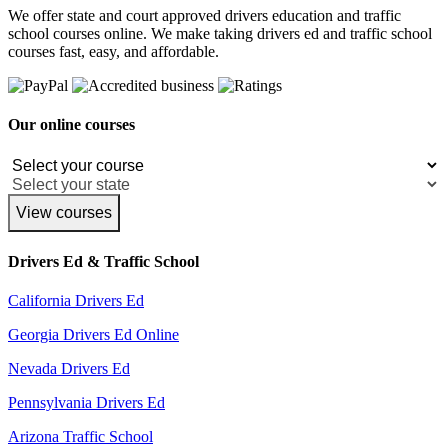
We offer state and court approved drivers education and traffic
school courses online. We make taking drivers ed and traffic school
courses fast, easy, and affordable.
Our online courses
View courses
Drivers Ed & Traffic School
California Drivers Ed
Georgia Drivers Ed Online
Nevada Drivers Ed
Pennsylvania Drivers Ed
Arizona Traffic School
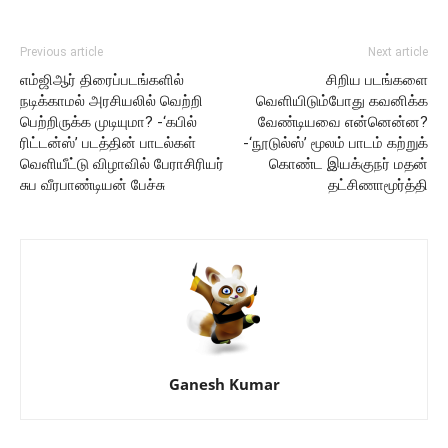
Previous article
Next article
எம்ஜிஆர் திரைப்படங்களில்
சிறிய படங்களை
நடிக்காமல் அரசியலில் வெற்றி
வெளியிடும்போது கவனிக்க
பெற்றிருக்க முடியுமா? -‘கபில்
வேண்டியவை என்னென்ன?
ரிட்டன்ஸ்’ படத்தின் பாடல்கள்
-‘நூடுல்ஸ்’ மூலம் பாடம் கற்றுக்
வெளியீட்டு விழாவில் பேராசிரியர்
கொண்ட இயக்குநர் மதன்
சுப வீரபாண்டியன் பேச்சு
தட்சிணாமூர்த்தி
Ganesh Kumar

• Exercise description:
Once the line with "வெளியீட்டு விழாவில் பேராசிரியர்" is found, transcribe it and each line after it through the final line of the entries, exactly and only.

• Written answer:
வெளியீட்டு விழாவில் பேராசிரியர்
கொண்ட இயக்குநர் மதன்
சுப வீரபாண்டியன் பேச்சு
தட்சிணாமூர்த்தி
Ganesh Kumar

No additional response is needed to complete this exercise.